Start of Available data
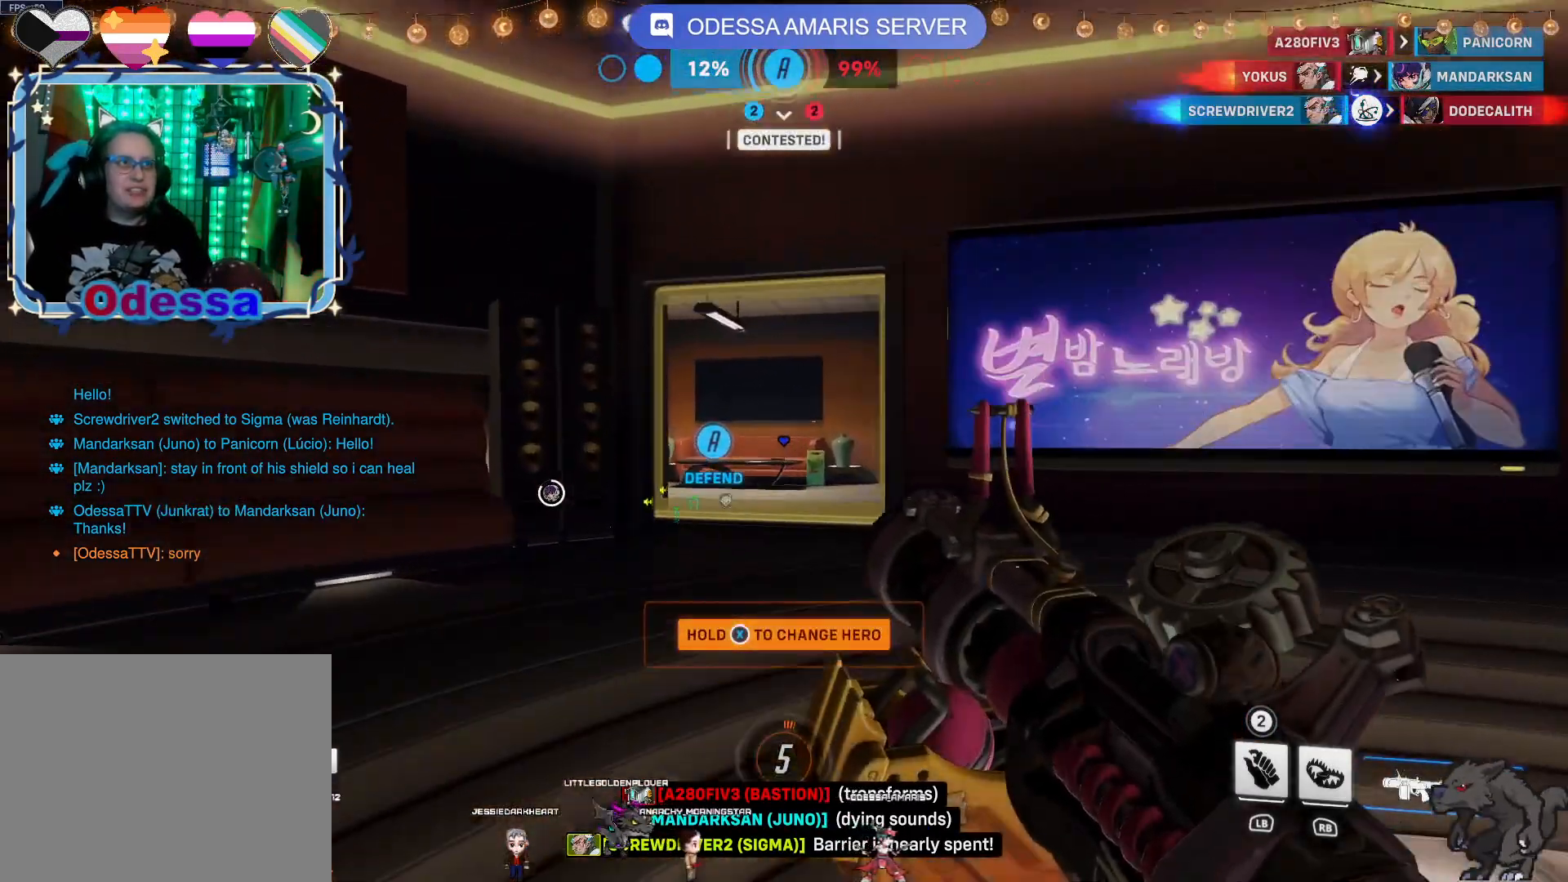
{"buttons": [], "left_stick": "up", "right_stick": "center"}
End of Available data
Start of Available data
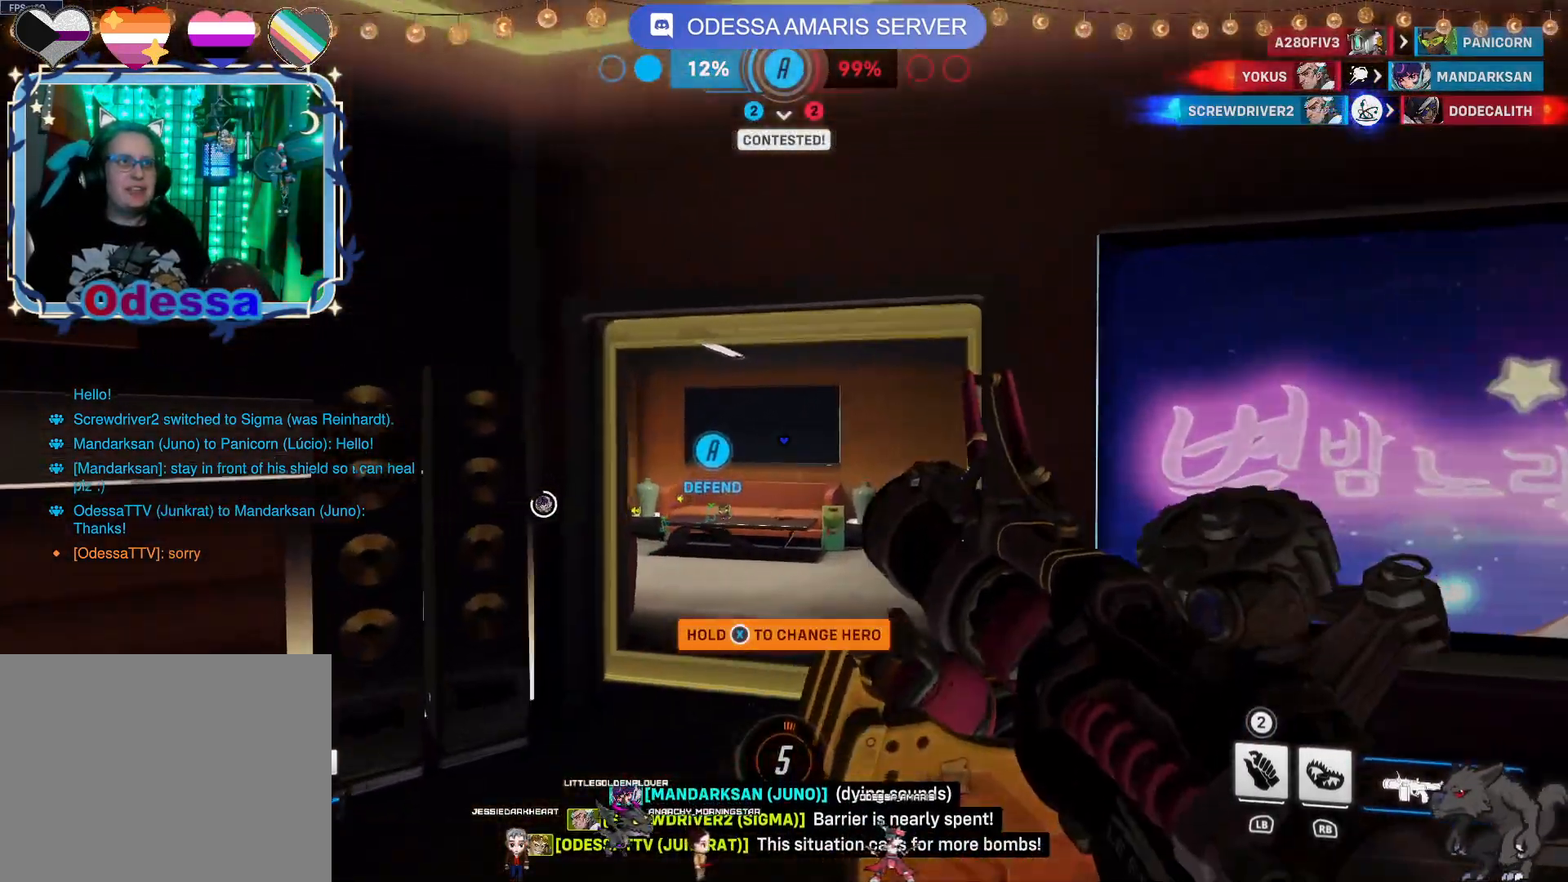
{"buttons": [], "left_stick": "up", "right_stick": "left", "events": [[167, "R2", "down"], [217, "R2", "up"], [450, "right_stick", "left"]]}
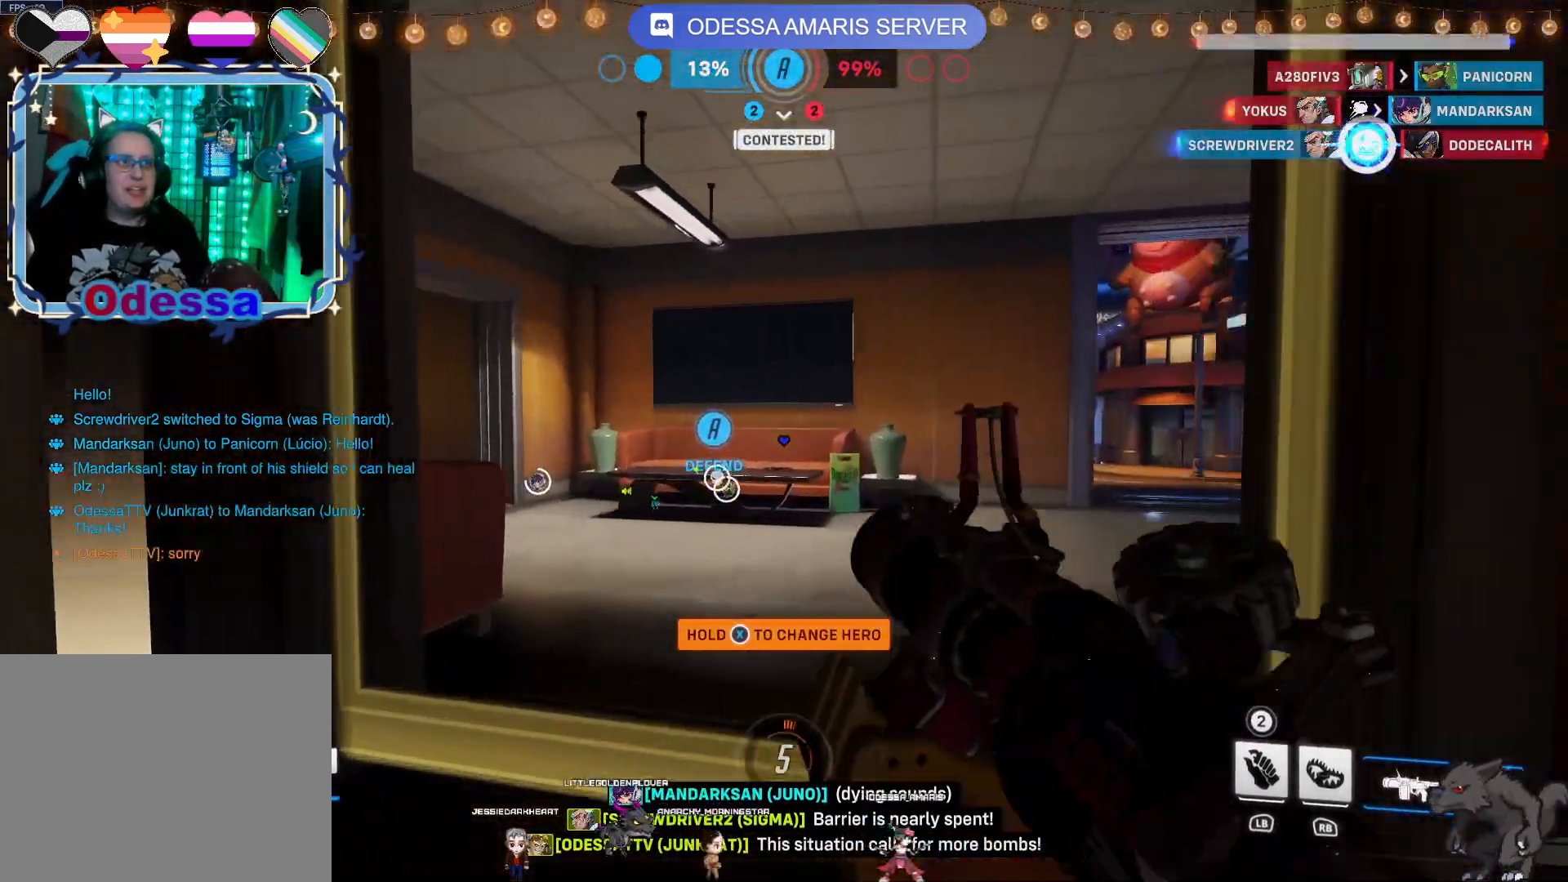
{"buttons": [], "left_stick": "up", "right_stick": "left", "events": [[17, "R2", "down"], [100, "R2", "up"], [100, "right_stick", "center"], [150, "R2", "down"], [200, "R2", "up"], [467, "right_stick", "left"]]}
End of Available data
Start of Available data
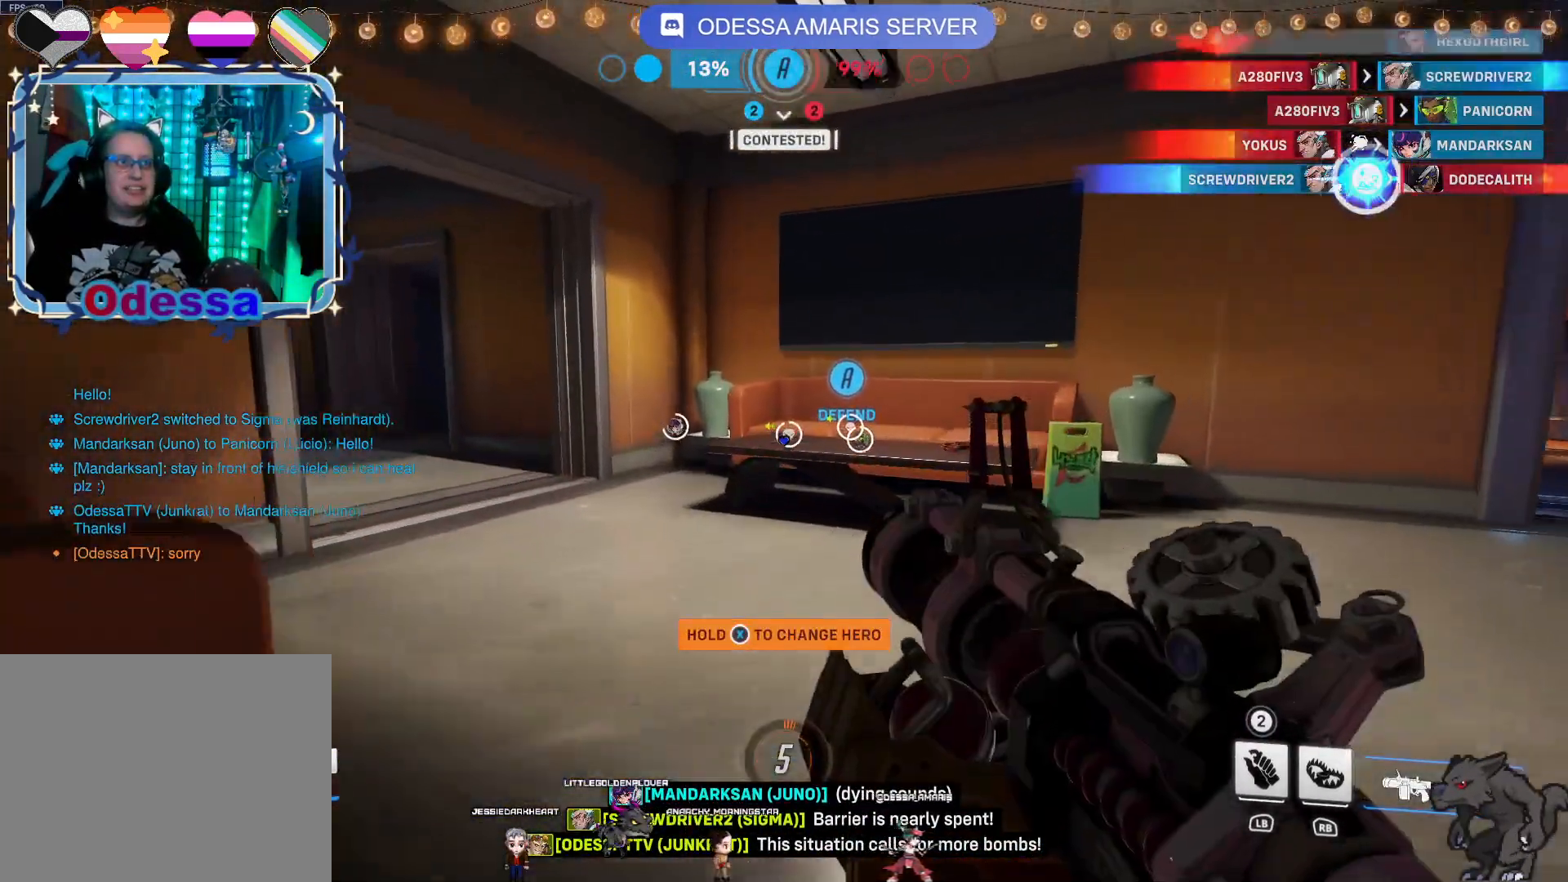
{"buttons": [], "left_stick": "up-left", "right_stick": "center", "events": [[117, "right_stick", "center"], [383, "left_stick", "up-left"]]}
End of Available data
◆ Task item:
Gather every line from the entries above where the word "center" appears, and copy them.

◆ Your solution:
{"buttons": [], "left_stick": "up", "right_stick": "center"}
{"buttons": [], "left_stick": "up", "right_stick": "left", "events": [[17, "R2", "down"], [100, "R2", "up"], [100, "right_stick", "center"], [150, "R2", "down"], [200, "R2", "up"], [467, "right_stick", "left"]]}
{"buttons": [], "left_stick": "up-left", "right_stick": "center", "events": [[117, "right_stick", "center"], [383, "left_stick", "up-left"]]}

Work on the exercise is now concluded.